**Cosa fare**
A. Nella lettera, perché chi scrive vuole fare qualche piccola riflessione pubblica? Rispondi in una o due frasi.
B. Nella lettera, ricopia il tratto da "La peste di Tebe. Lettera a Giacomo Porrino di Andrea Massaro." fino a "Moiano e Luzzano.", cambiando "amicizia" in "conoscenza".
── Testo da leggere ──
La peste di Tebe. Lettera a Giacomo Porrino di Andrea Massaro

Il Caudino è lieto di ospitare questo interessante epistolario tra due caudini, due figli di Moiano

Redazione
La peste di Tebe. Lettera a Giacomo Porrino di Andrea Massaro

La peste di Tebe. Lettera a Giacomo Porrino di Andrea Massaro. Caro Giacomo, sulla scorta della nostra lunga amicizia, che ha attraversato tanti momenti legati ai nostri luoghi di origine, che ha visto proprio dall’amore che ci lega a questi luoghi il fondamento dell’unico e ultimo evento culturale che queste nostre terre hanno vissuto, e visto che le molteplici occasioni nelle quali ne abbiamo parlato in privato, rispondendo alle tue sollecitazioni vorrei fare qualche piccola riflessione pubblica per cercare di comprendere meglio la situazione politica della nostra comune terra di origine, Moiano e Luzzano.
───
── Righe dei dati ──
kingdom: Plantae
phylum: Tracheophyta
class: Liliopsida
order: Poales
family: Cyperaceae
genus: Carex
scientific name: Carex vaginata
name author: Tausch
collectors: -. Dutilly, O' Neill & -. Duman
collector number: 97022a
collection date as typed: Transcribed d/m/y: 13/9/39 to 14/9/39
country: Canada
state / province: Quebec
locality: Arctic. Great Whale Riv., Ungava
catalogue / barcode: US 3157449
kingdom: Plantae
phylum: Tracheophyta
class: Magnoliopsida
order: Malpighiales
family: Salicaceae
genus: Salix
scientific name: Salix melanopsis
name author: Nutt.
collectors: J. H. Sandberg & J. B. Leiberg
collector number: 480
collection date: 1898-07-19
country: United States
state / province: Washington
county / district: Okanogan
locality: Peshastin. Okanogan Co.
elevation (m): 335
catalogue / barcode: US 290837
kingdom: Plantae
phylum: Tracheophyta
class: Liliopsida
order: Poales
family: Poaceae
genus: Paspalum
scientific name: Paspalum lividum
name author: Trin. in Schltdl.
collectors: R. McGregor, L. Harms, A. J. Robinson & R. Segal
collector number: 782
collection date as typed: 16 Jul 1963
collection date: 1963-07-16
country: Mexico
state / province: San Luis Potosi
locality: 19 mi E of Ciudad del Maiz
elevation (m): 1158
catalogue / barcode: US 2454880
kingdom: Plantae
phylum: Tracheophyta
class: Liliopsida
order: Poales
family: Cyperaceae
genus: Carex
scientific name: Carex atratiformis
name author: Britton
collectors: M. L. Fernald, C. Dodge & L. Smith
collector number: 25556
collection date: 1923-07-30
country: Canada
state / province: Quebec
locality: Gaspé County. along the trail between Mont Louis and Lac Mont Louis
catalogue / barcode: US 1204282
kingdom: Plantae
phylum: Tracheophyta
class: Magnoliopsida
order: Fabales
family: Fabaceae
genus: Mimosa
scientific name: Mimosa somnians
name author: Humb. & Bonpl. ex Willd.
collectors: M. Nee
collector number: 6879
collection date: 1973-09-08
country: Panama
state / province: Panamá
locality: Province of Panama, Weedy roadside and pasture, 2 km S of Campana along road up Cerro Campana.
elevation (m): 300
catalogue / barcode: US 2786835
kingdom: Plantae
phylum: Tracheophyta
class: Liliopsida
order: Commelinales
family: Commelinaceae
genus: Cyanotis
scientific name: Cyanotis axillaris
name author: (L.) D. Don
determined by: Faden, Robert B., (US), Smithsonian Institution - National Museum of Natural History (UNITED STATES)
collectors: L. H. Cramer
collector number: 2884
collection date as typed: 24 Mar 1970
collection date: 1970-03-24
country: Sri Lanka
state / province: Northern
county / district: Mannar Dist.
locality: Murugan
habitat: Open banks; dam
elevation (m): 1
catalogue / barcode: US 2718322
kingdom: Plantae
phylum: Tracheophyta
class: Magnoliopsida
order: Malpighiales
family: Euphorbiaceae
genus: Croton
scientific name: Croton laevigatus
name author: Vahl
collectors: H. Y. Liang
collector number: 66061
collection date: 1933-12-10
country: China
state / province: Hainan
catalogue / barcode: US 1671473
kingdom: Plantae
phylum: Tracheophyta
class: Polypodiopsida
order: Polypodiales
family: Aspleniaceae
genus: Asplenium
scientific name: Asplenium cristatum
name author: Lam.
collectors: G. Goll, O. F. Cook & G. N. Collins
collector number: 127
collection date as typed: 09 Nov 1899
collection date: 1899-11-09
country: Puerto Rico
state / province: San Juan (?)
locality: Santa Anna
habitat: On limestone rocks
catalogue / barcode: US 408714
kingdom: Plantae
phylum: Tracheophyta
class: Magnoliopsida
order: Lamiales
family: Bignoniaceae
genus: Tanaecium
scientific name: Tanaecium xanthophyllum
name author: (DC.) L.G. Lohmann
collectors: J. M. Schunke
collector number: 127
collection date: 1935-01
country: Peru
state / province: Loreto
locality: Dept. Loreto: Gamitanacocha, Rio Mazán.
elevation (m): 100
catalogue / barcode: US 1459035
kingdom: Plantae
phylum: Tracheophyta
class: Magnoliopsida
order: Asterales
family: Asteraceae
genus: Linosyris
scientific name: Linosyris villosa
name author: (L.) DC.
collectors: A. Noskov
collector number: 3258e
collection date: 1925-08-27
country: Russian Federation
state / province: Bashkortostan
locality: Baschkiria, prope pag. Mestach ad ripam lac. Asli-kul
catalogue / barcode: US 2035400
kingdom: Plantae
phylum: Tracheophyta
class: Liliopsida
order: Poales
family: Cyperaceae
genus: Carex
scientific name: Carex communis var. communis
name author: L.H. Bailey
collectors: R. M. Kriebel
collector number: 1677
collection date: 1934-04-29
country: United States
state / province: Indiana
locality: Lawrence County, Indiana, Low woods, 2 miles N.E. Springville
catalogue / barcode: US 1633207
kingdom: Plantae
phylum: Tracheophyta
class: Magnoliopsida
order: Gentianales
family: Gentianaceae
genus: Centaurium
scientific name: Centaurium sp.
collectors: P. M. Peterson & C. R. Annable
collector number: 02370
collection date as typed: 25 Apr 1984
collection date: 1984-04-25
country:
───
**Soluzioni**
A. Vuole cercare di comprendere meglio la situazione politica della terra d'origine comune, Moiano e Luzzano. Lo fa anche per rispondere alle sollecitazioni di Giacomo.

B.
La peste di Tebe. Lettera a Giacomo Porrino di Andrea Massaro. Caro Giacomo, sulla scorta della nostra lunga conoscenza, che ha attraversato tanti momenti legati ai nostri luoghi di origine, che ha visto proprio dall’amore che ci lega a questi luoghi il fondamento dell’unico e ultimo evento culturale che queste nostre terre hanno vissuto, e visto che le molteplici occasioni nelle quali ne abbiamo parlato in privato, rispondendo alle tue sollecitazioni vorrei fare qualche piccola riflessione pubblica per cercare di comprendere meglio la situazione politica della nostra comune terra di origine, Moiano e Luzzano.